Core services and staff vacancies
During last week’s meeting, several members argued that the best course is to avoid cuts to core city services, because the city and its residents end up paying for those in other ways, they said.
“We will keep focusing upstream on prevention, routine maintenance and retaining our great workforce as the best way to manage our public dollars,” Assembly member Anna Brawley, co-chair of the Budget and Finance Committee, said last week.
Several Assembly members have also voiced concern over ongoing high rates of staff vacancies in multiple city departments. They had reversed a $2.64 million one-time cut proposed by Bronson that would have defunded currently vacant staff positions in several departments — a change Bronson included in his vetoes.
“Many of these vacancies have gone unfilled for years. Finding the right financial size for a department, and the best way to pay a just wage for municipal employees is a decision that should be made by the executive branch,” the mayor said in the veto.
In Wednesday’s statement, Constant disagreed, referring to the city’s recent struggles with plowing and snow removal.
“Mayor Bronson’s vetoes cut positions across ten departments and we cannot afford to continue to underfund the basics if we want to see our roads plowed and our citizens kept safe,” Constant said.
Assembly members also criticized Bronson for his cuts to their housing initiatives, including striking $500,000 members had directed to the Real Estate Department to start a housing fund. The fund would aim to bolster affordable housing by providing funds to developers through a competitive bid process, the amendment’s sponsors said.

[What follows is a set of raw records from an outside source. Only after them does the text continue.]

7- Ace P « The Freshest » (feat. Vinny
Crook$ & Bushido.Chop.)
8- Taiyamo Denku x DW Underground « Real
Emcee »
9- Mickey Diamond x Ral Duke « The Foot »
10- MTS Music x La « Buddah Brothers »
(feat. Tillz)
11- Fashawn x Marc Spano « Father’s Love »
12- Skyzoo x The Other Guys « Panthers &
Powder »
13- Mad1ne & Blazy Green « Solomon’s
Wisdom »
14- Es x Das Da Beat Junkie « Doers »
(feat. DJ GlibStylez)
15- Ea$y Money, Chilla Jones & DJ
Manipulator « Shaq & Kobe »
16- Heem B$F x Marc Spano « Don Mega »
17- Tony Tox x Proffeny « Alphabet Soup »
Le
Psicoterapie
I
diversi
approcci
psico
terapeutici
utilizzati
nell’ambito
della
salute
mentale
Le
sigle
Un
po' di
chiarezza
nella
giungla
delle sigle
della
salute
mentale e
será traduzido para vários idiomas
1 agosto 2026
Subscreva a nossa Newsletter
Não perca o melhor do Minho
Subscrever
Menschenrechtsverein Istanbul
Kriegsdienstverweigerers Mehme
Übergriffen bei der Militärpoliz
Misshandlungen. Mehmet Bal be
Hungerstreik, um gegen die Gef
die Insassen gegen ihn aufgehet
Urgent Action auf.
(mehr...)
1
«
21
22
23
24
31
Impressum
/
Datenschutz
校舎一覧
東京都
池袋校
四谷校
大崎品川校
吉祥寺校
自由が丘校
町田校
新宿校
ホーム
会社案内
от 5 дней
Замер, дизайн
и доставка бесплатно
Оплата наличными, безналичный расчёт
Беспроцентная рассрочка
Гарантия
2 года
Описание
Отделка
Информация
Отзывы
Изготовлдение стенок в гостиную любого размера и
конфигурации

“It’s disappointing to see Mayor Bronson try to derail this effort and hamstring the city’s work to solve the housing shortage crisis,” Brawley said in the Wednesday statement.
At the news conference, Bronson said increased affordable housing is a top priority for his administration, but that the Assembly didn’t “provide a concrete spending plan for these funds.”
“Half a million dollars is a lot of money, especially when it’s the taxpayer’s dollars being spent,” he said.
The Assembly will hold veto override votes at a meeting in the coming weeks, Zaletel said.